On pouvait s’attendre à cette réaction qui n’est pas un fait nouveau. Les différents groupes et partis anti-immigration utilisent la crise des réfugiés depuis un certain moment pour agrandir leurs cercles de partisan. Leurs slogans trouvent un terrain fertile au sein de la société civile allemande bien que les Allemands se soient montrés et se montrent toujours très ouverts à l'accueil des réfugiés. Ils le prouvent d'ailleurs par leurs actions de bénévolat au sein de centres d’accueil .

A côté de cette « Allemagne de la lumière », l’Allemagne de la culture du bienvenue (Willkommenskultur), telle qu’elle a été décrite par le président fédéral Joachim Gauck, il existe cependant aussi une « Allemagne des ténèbres ». C’est là où le nombre d’attaques contre les centres d’accueil des réfugiés explosent depuis 2015. Les doutes et la peur sont bien présents au sein de la société civile allemande. Il suffit de consulter les forums et les réseaux sociaux allemands pour se rendre compte que ce clivage, déjà bel et bien présent, sera un des plus grand défi du gouvernement allemand en 2016.

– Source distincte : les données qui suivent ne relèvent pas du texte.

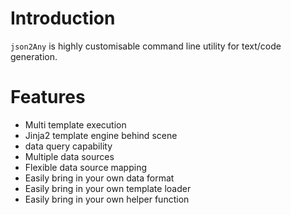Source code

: # Introduction

`json2Any` is highly customisable command line utility for text/code generation.

# Features

* Multi template execution
* Jinja2 template engine behind scene
* data query capability
* Multiple data sources
* Flexible data source mapping
* Easily bring in your own data format
* Easily bring in your own template loader
* Easily bring in your own helper function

Le rejet de l'accueil des migrants d'une certaine partie de la population ainsi que le silence qui a, tout d'abord, entouré ces drames ne risquent-ils pas de susciter des vives tensions dans les jours à venir ? 

Nous pouvons effectivement nous attendre à des tensions. Les commentaires sur les réseaux sociaux nous donnent un avant-goût du débat à venir. Le parti populiste AfD (Alternative für Deutschland) va certainement récupérer ces événements pour durcir son discours politique déjà très anti-réfugiés.

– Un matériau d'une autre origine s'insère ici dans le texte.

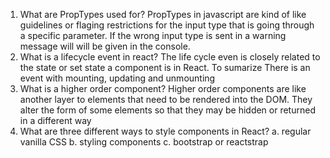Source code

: 1. What are PropTypes used for?
PropTypes in javascript are kind of like guidelines or flaging restrictions for the input type that is
going through a specific parameter. If the wrong input type is sent in a warning message will will be given
in the console.
2. What is a lifecycle event in react?
The life cycle even is closely related to the state or set state a component is in React. To sumarize
There is an event with mounting, updating and unmounting
3. What is a higher order component?
Higher order components are like another layer to elements that need to be rendered into the DOM.
They alter the form of some elements so that they may be hidden or returned in a different way
4. What are three different ways to style components in React?
a. regular vanilla CSS
b. styling components
c. bootstrap or reactstrap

Une première manifestation a eu lieu et des mouvements comme Pegida (Européens patriotiques contre l’islamisation de l’Occident), qui se sont un peu endormis ce dernier temps, vont probablement ressusciter. Il sera très important que la police et le gouvernement communiquent clairement autour de ces événements pour éviter que des groupes d’extrême droite « se vengent » des réfugiés que les réseaux sociaux ont déclaré comme coupables.